A fala foi proferida nesta quarta-feira, 5, durante o
Seminário "Plano Mais Brasil em debate: a PEC Emergencial", que
tratou especificamente da PEC 186/2019. O evento foi realizado pela Arca -
Carreiras Públicas pelo Desenvolvimento Sustentável e pela Associação Nacional
dos Servidores da Carreira de Planejamento e Orçamento (Assecor), e aconteceu
na Câmara Federal. De acordo com Cerqueira, não há nenhum dado divulgado sobre
uma possível economia real com a PEC Emergencial.

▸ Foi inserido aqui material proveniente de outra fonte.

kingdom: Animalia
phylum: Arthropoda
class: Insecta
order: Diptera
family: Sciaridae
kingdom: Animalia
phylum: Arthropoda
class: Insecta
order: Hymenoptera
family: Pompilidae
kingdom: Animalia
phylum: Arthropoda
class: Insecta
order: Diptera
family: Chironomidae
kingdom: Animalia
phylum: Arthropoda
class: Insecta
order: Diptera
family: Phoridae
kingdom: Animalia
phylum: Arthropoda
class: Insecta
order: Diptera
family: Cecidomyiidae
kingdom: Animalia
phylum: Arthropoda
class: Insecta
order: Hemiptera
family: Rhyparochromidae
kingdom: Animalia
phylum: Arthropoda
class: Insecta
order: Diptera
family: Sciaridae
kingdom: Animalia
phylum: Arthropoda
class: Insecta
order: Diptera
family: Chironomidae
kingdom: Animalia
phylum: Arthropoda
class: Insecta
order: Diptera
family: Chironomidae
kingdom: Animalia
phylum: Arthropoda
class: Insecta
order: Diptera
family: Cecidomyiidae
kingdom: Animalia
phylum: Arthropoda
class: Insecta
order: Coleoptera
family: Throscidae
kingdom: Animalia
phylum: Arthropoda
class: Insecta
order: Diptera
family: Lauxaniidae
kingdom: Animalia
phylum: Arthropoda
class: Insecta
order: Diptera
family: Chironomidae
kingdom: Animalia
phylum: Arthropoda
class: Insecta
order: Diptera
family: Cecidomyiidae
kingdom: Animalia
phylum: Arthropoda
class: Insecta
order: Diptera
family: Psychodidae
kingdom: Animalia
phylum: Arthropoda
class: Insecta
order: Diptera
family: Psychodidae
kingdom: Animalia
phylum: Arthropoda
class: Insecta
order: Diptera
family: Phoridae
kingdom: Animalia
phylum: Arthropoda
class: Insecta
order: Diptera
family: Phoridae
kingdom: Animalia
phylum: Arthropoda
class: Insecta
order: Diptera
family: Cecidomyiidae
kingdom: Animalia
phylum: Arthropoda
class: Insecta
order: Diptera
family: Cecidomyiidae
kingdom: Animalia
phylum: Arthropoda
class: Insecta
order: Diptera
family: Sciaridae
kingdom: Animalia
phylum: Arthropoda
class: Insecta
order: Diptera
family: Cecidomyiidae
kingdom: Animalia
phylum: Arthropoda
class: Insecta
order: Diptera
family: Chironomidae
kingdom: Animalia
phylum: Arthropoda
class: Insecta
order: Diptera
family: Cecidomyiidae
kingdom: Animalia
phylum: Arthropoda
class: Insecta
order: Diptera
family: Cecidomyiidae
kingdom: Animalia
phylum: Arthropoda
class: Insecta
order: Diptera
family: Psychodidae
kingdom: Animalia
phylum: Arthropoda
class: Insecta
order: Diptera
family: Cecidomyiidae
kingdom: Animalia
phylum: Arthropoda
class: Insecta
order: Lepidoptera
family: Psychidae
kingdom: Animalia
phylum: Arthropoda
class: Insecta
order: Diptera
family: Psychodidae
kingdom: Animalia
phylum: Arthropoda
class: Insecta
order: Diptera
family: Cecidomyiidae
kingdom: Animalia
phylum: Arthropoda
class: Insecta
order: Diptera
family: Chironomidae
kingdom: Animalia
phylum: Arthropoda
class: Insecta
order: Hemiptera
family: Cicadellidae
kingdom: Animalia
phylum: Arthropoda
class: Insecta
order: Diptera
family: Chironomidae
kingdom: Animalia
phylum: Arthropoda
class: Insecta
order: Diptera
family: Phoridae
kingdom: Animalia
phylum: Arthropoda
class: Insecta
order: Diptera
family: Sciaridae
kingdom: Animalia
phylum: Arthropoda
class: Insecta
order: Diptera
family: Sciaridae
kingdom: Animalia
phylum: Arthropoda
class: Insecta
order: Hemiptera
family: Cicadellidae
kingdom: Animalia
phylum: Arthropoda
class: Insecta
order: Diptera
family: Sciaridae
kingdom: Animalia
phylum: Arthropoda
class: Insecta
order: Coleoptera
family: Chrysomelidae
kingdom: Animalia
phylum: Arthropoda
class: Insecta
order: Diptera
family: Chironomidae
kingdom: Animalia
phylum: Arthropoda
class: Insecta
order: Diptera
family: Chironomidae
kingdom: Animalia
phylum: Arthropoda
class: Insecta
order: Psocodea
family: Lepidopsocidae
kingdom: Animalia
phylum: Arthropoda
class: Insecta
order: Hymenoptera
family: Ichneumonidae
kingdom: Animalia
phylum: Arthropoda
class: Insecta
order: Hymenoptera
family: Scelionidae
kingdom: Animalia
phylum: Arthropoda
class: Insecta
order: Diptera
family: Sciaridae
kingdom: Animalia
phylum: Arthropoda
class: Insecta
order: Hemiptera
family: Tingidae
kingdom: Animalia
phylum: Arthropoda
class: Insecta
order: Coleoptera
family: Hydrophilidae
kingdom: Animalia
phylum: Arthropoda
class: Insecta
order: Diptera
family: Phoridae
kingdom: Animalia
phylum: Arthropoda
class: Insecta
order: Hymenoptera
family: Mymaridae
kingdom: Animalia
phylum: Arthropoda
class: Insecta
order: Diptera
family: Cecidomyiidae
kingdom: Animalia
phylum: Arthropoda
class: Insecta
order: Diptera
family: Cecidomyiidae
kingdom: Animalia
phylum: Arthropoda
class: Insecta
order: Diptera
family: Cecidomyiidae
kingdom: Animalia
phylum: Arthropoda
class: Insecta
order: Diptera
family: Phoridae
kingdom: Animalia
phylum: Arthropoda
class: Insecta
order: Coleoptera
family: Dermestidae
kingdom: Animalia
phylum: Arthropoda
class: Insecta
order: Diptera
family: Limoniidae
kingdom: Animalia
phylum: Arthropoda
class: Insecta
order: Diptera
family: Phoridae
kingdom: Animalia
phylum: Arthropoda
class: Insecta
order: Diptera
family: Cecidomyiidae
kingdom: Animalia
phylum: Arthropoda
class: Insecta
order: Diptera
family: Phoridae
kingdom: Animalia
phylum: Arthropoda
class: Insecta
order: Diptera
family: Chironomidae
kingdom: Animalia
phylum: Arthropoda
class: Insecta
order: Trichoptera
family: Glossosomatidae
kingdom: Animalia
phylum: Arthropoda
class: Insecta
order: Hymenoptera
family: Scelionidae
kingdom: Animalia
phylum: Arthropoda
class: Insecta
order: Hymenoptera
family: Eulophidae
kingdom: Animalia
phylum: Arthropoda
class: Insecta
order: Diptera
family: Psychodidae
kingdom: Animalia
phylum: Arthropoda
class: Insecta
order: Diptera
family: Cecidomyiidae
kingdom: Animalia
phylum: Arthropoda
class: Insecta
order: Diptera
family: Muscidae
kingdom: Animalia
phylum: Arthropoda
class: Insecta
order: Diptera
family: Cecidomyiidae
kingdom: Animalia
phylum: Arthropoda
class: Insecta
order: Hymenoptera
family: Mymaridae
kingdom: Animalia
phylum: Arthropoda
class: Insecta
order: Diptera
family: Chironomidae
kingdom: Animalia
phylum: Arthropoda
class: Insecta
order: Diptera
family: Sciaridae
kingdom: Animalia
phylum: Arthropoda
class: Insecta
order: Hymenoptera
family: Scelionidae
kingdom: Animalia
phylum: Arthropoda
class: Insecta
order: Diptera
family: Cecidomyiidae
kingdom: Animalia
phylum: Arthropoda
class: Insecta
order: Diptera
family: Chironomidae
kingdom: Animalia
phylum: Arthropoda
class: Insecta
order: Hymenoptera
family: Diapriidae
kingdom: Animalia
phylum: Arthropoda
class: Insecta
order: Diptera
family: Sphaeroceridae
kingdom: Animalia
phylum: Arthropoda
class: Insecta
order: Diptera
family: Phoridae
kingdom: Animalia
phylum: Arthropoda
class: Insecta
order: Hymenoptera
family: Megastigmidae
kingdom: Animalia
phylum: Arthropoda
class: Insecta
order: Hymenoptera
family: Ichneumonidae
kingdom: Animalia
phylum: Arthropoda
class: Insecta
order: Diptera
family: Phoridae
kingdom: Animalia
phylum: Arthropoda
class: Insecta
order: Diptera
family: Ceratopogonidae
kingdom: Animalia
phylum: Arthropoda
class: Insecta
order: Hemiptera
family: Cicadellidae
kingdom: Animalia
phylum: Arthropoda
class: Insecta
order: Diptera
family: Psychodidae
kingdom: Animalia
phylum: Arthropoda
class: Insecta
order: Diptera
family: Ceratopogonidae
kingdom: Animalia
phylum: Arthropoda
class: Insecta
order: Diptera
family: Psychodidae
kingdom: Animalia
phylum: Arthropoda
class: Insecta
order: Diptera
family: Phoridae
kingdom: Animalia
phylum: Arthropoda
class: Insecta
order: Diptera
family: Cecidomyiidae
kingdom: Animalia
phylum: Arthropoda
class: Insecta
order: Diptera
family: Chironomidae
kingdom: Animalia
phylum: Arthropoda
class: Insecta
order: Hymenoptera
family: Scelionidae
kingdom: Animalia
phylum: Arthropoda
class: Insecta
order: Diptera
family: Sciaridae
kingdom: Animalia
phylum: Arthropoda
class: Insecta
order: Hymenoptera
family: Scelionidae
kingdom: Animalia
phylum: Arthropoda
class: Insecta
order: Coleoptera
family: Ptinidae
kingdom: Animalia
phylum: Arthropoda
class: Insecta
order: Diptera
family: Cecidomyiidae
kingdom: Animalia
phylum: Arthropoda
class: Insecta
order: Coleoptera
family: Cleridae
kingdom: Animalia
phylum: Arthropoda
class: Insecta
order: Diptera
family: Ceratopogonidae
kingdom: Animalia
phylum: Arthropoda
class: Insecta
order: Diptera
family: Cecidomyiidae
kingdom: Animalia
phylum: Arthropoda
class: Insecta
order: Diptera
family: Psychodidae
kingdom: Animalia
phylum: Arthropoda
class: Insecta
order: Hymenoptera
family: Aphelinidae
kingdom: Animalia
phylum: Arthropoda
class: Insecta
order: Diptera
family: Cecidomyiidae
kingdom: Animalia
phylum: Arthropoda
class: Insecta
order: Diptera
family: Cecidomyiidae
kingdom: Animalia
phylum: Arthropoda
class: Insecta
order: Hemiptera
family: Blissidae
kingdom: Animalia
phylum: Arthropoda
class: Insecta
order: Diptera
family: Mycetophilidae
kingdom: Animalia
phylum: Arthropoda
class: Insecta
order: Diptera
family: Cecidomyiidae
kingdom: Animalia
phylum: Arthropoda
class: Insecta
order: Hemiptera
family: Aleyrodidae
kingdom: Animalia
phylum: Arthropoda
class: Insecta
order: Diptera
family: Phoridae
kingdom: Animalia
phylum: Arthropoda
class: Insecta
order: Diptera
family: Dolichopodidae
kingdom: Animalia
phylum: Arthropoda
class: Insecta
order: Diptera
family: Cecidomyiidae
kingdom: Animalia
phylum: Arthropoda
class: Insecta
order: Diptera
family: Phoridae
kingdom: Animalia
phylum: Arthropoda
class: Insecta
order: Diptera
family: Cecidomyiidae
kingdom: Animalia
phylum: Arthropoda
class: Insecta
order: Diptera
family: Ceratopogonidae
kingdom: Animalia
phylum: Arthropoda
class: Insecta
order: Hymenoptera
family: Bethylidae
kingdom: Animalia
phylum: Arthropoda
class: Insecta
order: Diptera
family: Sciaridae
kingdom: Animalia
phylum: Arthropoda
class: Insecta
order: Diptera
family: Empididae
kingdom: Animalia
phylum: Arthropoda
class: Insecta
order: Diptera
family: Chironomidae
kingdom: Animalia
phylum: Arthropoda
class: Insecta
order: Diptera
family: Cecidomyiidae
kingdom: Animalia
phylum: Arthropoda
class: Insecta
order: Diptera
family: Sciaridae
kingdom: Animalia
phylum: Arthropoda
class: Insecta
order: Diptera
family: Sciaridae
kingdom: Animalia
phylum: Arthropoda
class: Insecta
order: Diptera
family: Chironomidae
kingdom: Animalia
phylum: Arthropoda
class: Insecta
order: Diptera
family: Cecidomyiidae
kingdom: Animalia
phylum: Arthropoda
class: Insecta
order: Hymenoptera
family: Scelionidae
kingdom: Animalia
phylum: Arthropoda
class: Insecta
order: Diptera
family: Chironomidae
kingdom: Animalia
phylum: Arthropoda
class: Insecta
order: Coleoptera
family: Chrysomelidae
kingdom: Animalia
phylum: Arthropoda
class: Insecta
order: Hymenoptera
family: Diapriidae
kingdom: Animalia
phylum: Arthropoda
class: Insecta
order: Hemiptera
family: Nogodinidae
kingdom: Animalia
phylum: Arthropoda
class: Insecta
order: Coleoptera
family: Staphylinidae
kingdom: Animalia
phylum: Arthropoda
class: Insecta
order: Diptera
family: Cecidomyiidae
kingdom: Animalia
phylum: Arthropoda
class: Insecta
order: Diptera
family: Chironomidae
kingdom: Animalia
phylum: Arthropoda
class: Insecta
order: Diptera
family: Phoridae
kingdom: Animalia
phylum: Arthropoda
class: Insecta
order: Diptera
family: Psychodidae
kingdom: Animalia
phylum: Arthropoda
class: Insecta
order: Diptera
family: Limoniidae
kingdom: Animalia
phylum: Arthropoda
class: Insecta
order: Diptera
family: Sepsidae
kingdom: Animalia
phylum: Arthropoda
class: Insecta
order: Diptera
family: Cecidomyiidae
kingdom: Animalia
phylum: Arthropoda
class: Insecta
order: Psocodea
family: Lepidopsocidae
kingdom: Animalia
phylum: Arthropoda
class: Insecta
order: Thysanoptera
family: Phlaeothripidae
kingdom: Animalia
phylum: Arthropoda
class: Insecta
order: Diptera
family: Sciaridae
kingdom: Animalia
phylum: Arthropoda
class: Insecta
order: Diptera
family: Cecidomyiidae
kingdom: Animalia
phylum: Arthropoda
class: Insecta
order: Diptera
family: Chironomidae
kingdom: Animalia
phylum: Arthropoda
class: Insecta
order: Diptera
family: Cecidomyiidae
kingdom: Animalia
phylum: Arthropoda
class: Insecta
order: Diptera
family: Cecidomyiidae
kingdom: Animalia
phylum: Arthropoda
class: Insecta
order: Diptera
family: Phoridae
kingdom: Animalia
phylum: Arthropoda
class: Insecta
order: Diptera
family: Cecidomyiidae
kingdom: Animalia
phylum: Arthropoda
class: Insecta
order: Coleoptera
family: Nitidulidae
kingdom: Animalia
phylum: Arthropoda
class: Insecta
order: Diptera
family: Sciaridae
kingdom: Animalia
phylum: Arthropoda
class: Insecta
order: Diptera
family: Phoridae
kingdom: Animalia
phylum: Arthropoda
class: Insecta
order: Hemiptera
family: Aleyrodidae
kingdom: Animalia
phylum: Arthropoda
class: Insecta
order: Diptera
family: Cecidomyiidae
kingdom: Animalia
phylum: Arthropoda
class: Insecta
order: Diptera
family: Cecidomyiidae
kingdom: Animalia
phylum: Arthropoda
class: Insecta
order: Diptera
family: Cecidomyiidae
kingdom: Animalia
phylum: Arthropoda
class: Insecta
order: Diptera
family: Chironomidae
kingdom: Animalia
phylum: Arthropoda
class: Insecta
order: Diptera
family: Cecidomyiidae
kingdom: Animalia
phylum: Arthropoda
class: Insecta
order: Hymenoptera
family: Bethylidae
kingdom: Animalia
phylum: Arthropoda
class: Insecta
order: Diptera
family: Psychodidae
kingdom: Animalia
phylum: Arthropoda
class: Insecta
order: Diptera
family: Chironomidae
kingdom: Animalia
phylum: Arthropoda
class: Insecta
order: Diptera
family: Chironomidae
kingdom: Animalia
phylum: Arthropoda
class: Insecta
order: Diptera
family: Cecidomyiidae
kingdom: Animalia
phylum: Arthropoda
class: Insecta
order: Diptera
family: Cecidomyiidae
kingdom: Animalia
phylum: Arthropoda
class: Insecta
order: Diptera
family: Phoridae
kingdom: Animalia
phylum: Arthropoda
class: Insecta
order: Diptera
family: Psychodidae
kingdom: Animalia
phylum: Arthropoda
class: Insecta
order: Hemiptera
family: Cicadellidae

Na prática, se aprovada, a proposta pode significar, para os
servidores públicos da União, perda de metade do poder de compra dos
trabalhadores. "Com redução salarial de 25% e inflação de 4,5% ao ano, ao
longo de 7 anos, haverá redução de metade do poder de compra dos servidores até
2026. Algumas pessoas vão argumentar que os servidores ganham bem, mas a média
salarial dos trabalhadores da administração pública é de R$ 3.800. Esse valor
será reduzido pela metade", alerta.
Apesar das regras da PEC indicarem fim em 2022, Bráulio
Cerqueira avalia que o texto terá vigência até 2026 por ordem do Teto de Gastos
e também da Regra de Ouro. No cenário previsto pelo Auditor, haverá
dificuldades de retomada da economia no Brasil e intensa desorganização da
administração pública. "Quando se fala de servidores públicos, é preciso
dizer para a sociedade que eles se concentram em saúde, educação, segurança e
assistência para a população. É isso que será perdido", argumenta.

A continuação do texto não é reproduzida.